▶ _Task brief_:
Among the lines below, output only those between the line holding "Figure 5. The" and the line holding "Fig. 3 Extinction, absorption, and", inclusive, exactly as written and with no pictures.

▶ _The data_:
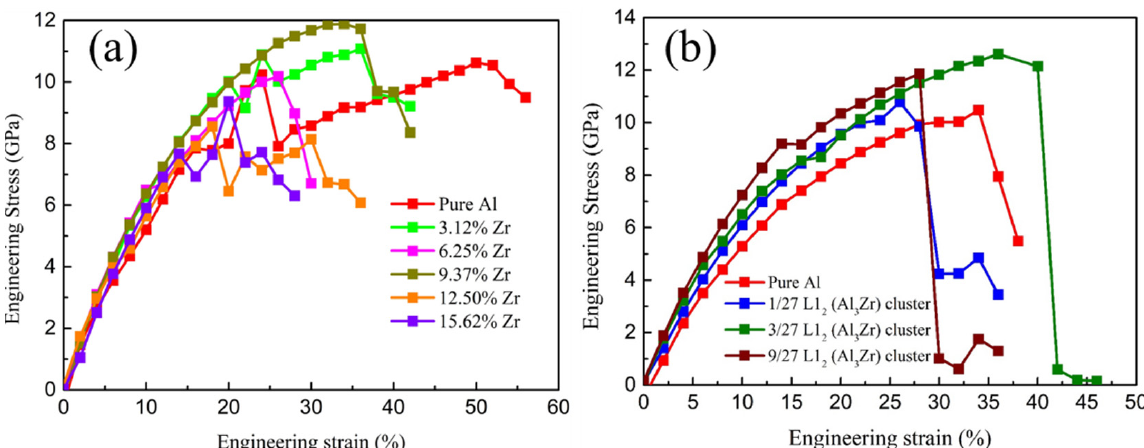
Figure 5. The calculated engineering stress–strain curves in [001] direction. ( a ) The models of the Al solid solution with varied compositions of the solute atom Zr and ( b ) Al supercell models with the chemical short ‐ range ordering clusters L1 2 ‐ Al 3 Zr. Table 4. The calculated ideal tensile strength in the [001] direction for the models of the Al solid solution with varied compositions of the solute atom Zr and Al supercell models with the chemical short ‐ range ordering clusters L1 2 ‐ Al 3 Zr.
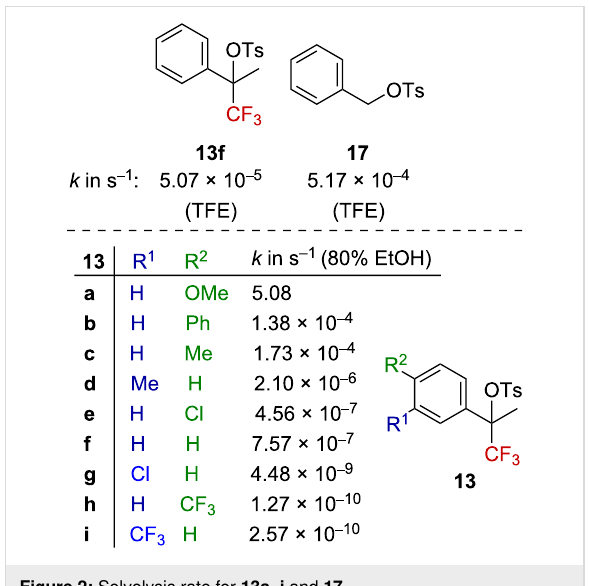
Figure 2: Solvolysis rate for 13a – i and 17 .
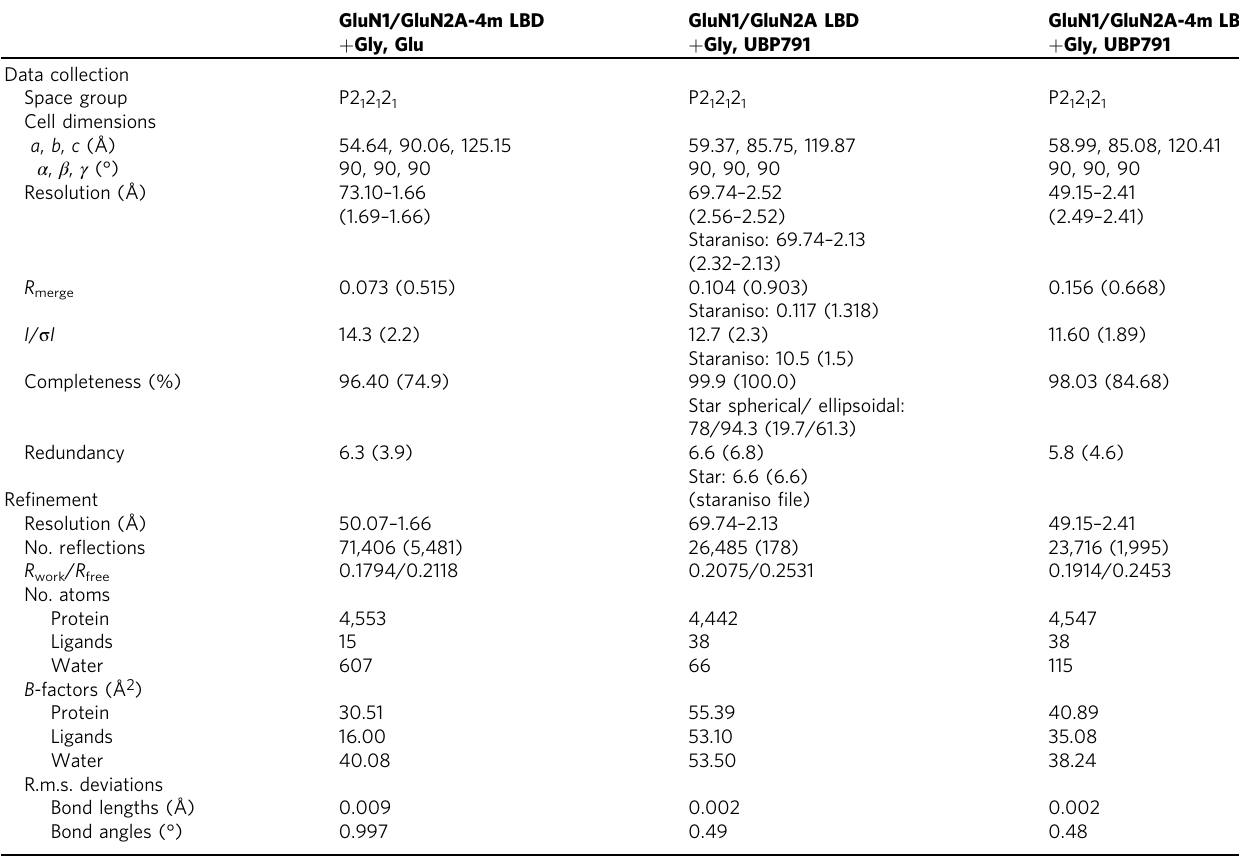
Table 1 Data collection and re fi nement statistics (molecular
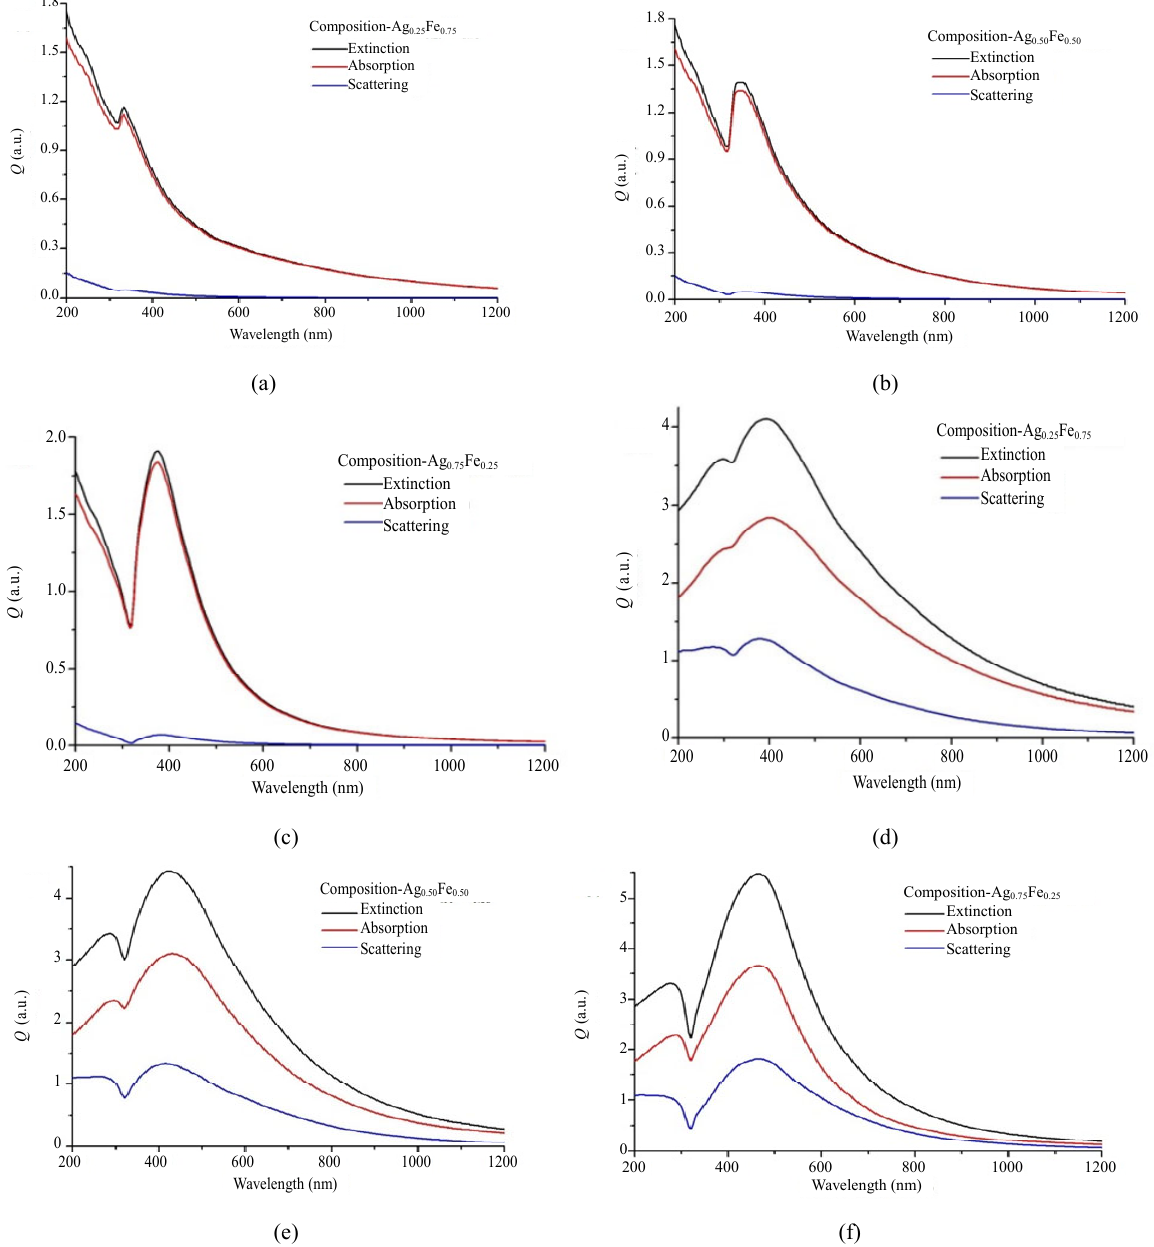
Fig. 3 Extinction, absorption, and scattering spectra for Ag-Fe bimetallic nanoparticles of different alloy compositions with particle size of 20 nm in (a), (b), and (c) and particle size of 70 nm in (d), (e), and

---

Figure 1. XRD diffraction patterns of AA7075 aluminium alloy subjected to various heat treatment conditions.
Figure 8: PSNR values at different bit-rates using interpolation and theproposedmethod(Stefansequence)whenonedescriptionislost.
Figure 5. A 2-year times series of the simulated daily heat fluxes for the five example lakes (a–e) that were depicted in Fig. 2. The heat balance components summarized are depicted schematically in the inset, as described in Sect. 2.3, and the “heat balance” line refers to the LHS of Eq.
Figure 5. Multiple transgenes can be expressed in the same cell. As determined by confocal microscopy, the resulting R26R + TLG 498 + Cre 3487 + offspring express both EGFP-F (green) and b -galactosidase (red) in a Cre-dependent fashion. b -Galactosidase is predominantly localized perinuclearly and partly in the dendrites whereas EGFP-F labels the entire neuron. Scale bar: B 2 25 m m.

▶ _The answer_:
Figure 5. The calculated engineering stress–strain curves in [001] direction. ( a ) The models of the Al solid solution with varied compositions of the solute atom Zr and ( b ) Al supercell models with the chemical short ‐ range ordering clusters L1 2 ‐ Al 3 Zr. Table 4. The calculated ideal tensile strength in the [001] direction for the models of the Al solid solution with varied compositions of the solute atom Zr and Al supercell models with the chemical short ‐ range ordering clusters L1 2 ‐ Al 3 Zr.
Figure 2: Solvolysis rate for 13a – i and 17 .
Table 1 Data collection and re fi nement statistics (molecular
Fig. 3 Extinction, absorption, and scattering spectra for Ag-Fe bimetallic nanoparticles of different alloy compositions with particle size of 20 nm in (a), (b), and (c) and particle size of 70 nm in (d), (e), and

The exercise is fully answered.